■ **Task brief**
Present the records below as a two-column CSV with the header columns "instruction" and "settings". Give one row per record, put each field in double quotes, replace line breaks with spaces, and leave out the pictures.

■ **Input records**
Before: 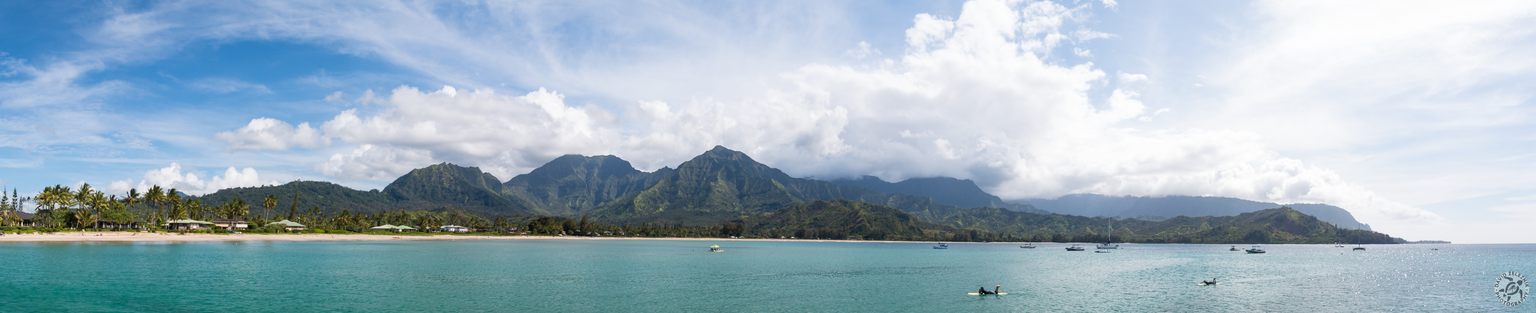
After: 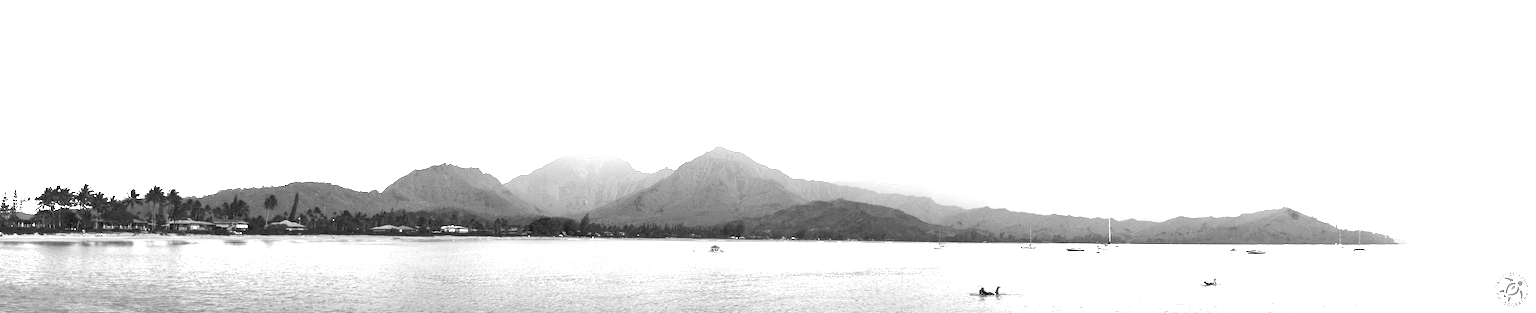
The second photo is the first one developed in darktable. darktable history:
color zones: curves: ch0 [(0.287, 0.048) (0.493, 0.484) (0.737, 0.816)]; ch1 [(0, 0) (0.143, 0) (0.286, 0) (0.429, 0) (0.571, 0) (0.714, 0) (0.857, 0)]
exposure: black level correction 0, exposure 1.298 EV, compensate highlight preservation false
color balance rgb: global offset › luminance 0.493%, global offset › hue 55.93°, shadows fall-off 102.712%, linear chroma grading › global chroma -0.633%, perceptual saturation grading › global saturation 15.931%, mask middle-gray fulcrum 23.187%, global vibrance 24.955%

■ **Task output**
instruction,settings
"Before: After: The second photo is the first one developed in darktable. darktable history:","color zones: curves: ch0 [(0.287, 0.048) (0.493, 0.484) (0.737, 0.816)]; ch1 [(0, 0) (0.143, 0) (0.286, 0) (0.429, 0) (0.571, 0) (0.714, 0) (0.857, 0)] exposure: black level correction 0, exposure 1.298 EV, compensate highlight preservation false color balance rgb: global offset › luminance 0.493%, global offset › hue 55.93°, shadows fall-off 102.712%, linear chroma grading › global chroma -0.633%, perceptual saturation grading › global saturation 15.931%, mask middle-gray fulcrum 23.187%, global vibrance 24.955%"